Microplate reader

Alkaline phosphatase (ALP) is major marker of the early and middle stage of osteoblast differentiation (Lee et al., 2017 (link)). To visualize ALP abundance, after 14 days of treatment, cells were washed with PBS and fixed in 10% formalin for 10 min. The fixed cells were incubated in a solution containing 1 mg/ml Fast Blue RR salt and 0.4 mg/ml naphthol AS‐MX phosphate disodium salt (Thermo Fisher Scientific, Waltham, MA, USA) at pH 8.4 for 15 min. The reactions were stopped by rinsing with deionized water, and cells were photographed under a light microscope (Motic Microscopes, Xiamen, China). To measure ALP activity, an enzymatic ALP activity assay (Abcam, Cambridge, UK) was used according to the instructions provided by the manufacturer. Briefly, cells were harvested with a cell lysis solution, a p‐nitrophenyl phosphate (pNPP) phosphatase substrate was applied to the samples, and absorbance was read at 405 nm using a microplate reader (Norgen BioTek). Absorbance data were corrected to background and compared with control.

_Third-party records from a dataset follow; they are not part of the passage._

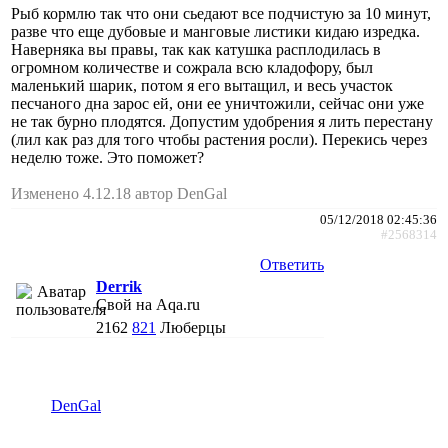
Рыб кормлю так что они сьедают все подчистую за 10 минут,
разве что еще дубовые и манговые листики кидаю изредка.
Наверняка вы правы, так как катушка расплодилась в
огромном количестве и сожрала всю кладофору, был
маленький шарик, потом я его вытащил, и весь участок
песчаного дна зарос ей, они ее уничтожили, сейчас они уже
не так бурно плодятся. Допустим удобрения я лить перестану
(лил как раз для того чтобы растения росли). Перекись через
неделю тоже. Это поможет?
Изменено 4.12.18 автор DenGal
05/12/2018 02:45:36
#2568314
Ответить
Derrik
Свой на Aqa.ru
2162
821
Люберцы
DenGal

To measure calcium deposition, after 21 days of treatment, cells were washed with Dulbecco's phosphate‐buffered saline (DPBS), then fixed with 10% formalin and stained with 2% Alizarin Red S (ARS) solution (EMD) for 15 min. The ARS solution was removed, and the cells were then washed five times with water. Representative images were taken using phase‐contrast microscopy (Motic Microscopes). The dye was extracted using 10% acetic acid, cells were separated, and supernatant was transferred to a 96‐well plate and absorbance was read at 405 nm in a microplate reader (Norgen BioTek). Absorbance data were corrected for background and compared with control.